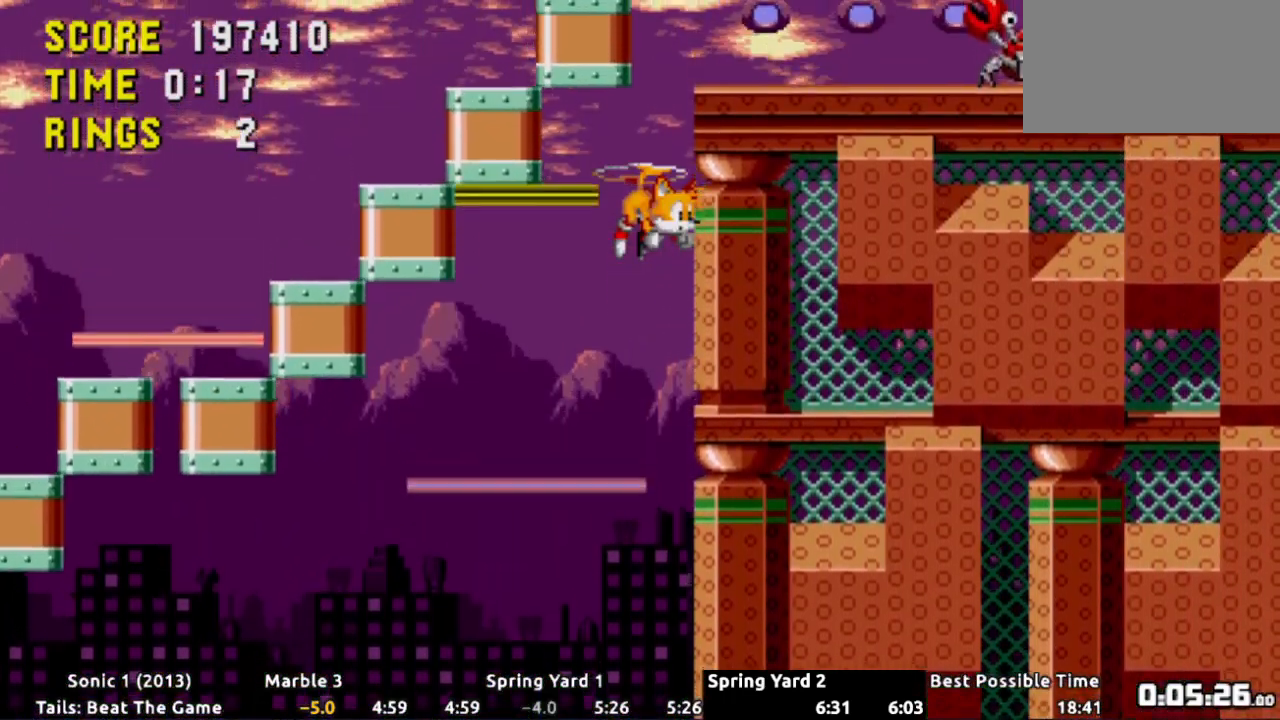
{"buttons": ["DPAD_RIGHT"], "events": [[34, "A", "up"], [117, "A", "down"], [201, "A", "up"], [267, "A", "down"], [351, "A", "up"], [401, "A", "down"], [501, "A", "up"]]}
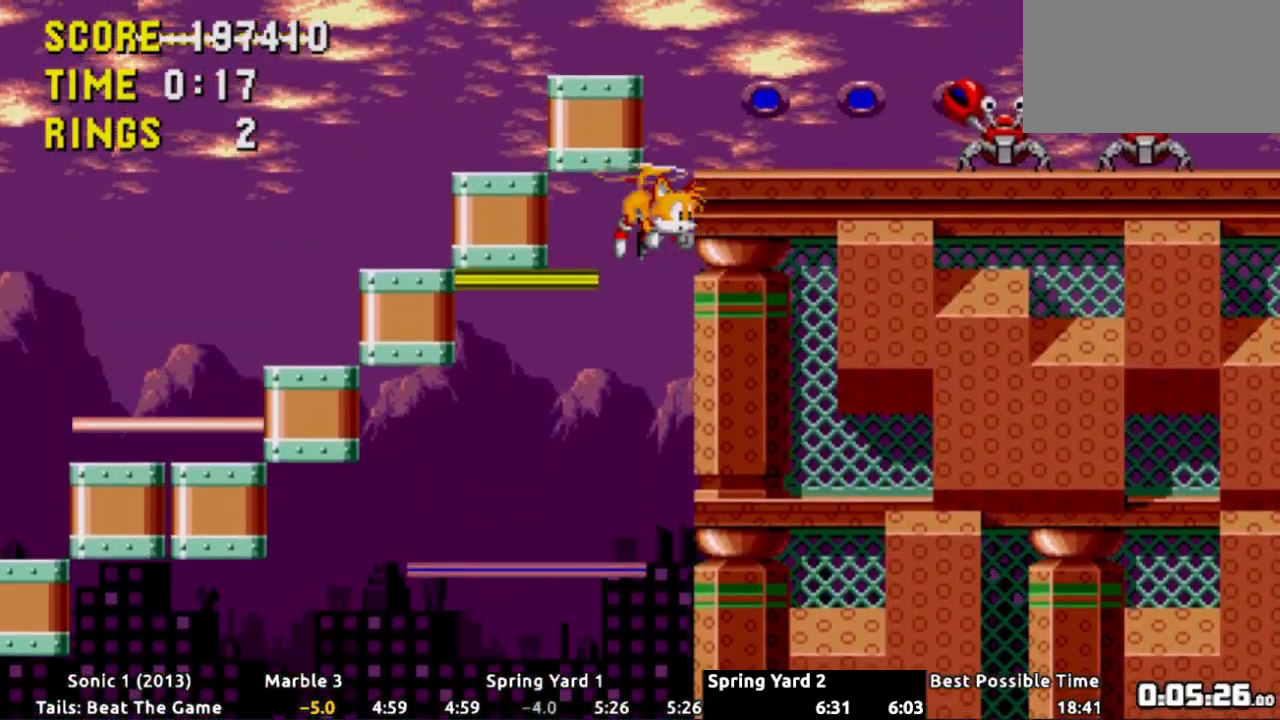
{"buttons": [], "events": [[67, "A", "down"], [133, "A", "up"], [200, "A", "down"], [267, "A", "up"], [333, "DPAD_RIGHT", "up"]]}
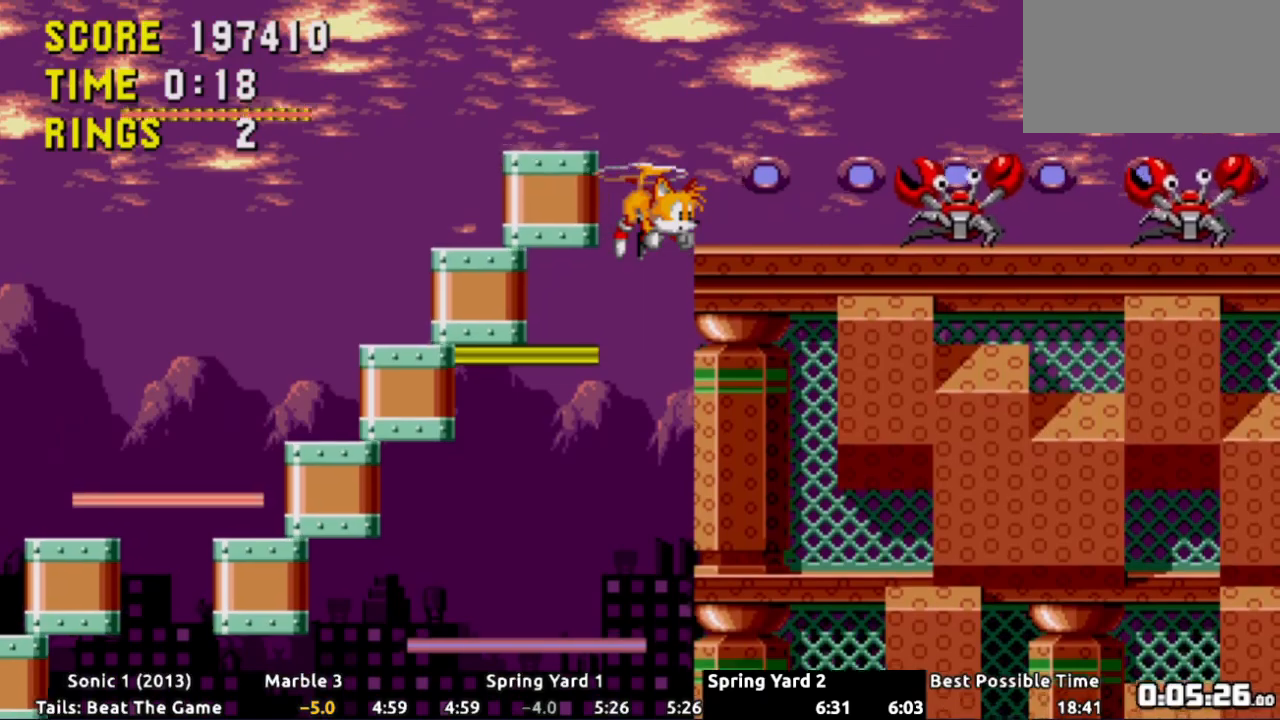
{"buttons": ["DPAD_RIGHT"], "events": [[234, "DPAD_RIGHT", "down"], [401, "DPAD_RIGHT", "up"], [484, "DPAD_RIGHT", "down"]]}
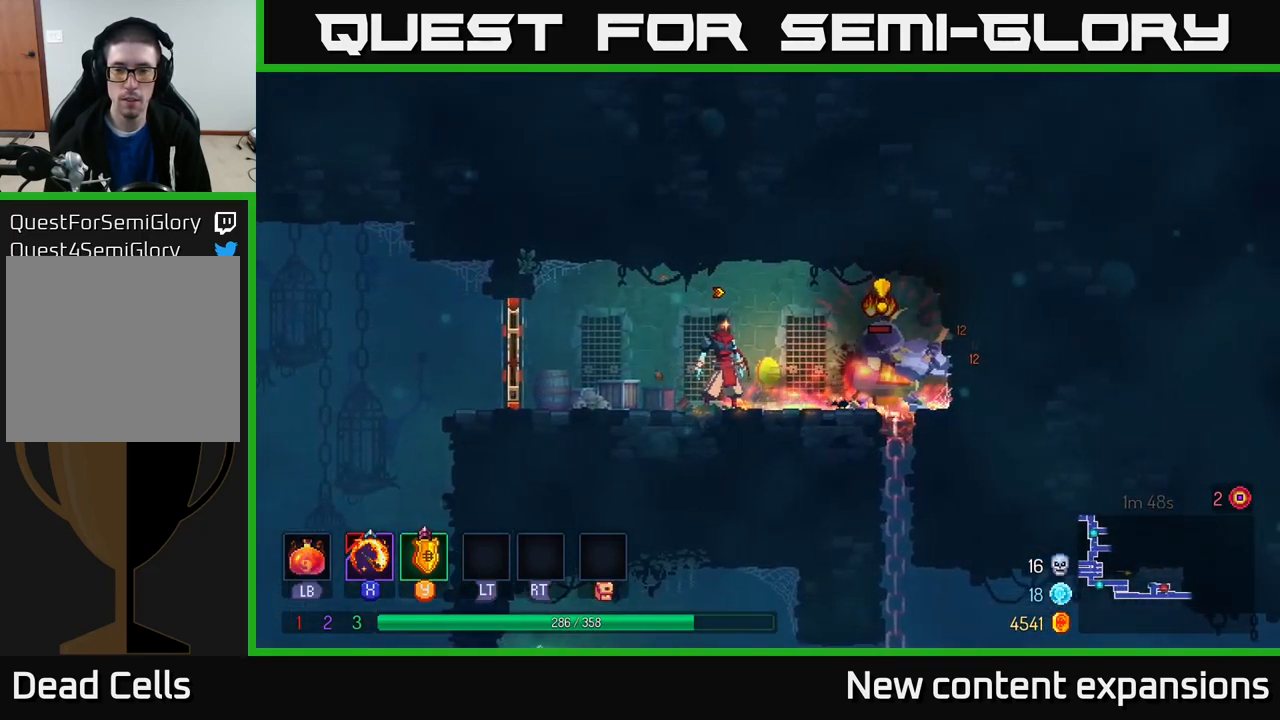
Gameplay with a controller (Xbox layout); each line is a JSON object with the inputs held at the frame after it. "events" lists button and stick changes between this image and that frame as [ms after this image, input, new state], when the widget could be followed in between.
{"buttons": [], "left_stick": "center", "right_stick": "center", "events": [[66, "left_stick", "right"], [116, "Y", "down"], [200, "Y", "up"], [250, "left_stick", "center"], [366, "left_stick", "right"], [500, "left_stick", "center"]]}
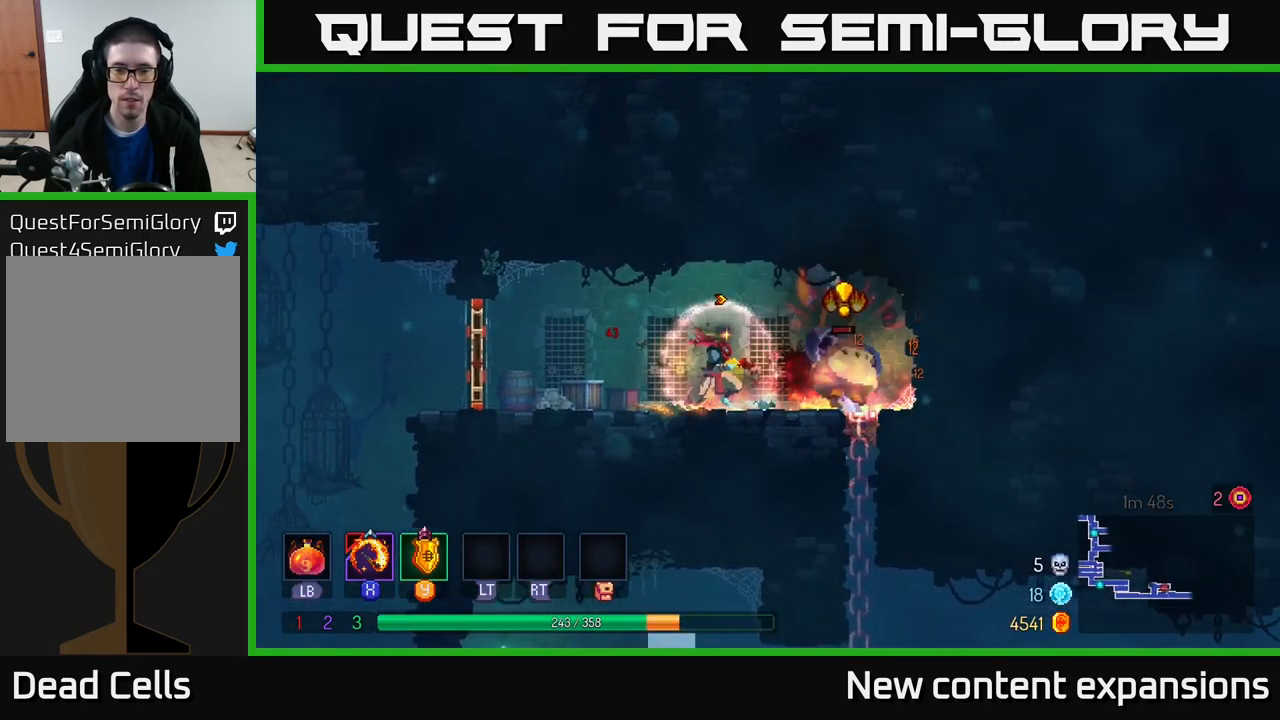
{"buttons": [], "left_stick": "right", "right_stick": "center", "events": [[183, "Y", "down"], [250, "Y", "up"], [466, "left_stick", "right"]]}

### Work order
Nothing but a number belongs in the answer, namely how many lines above include "down".

### Response to this task
5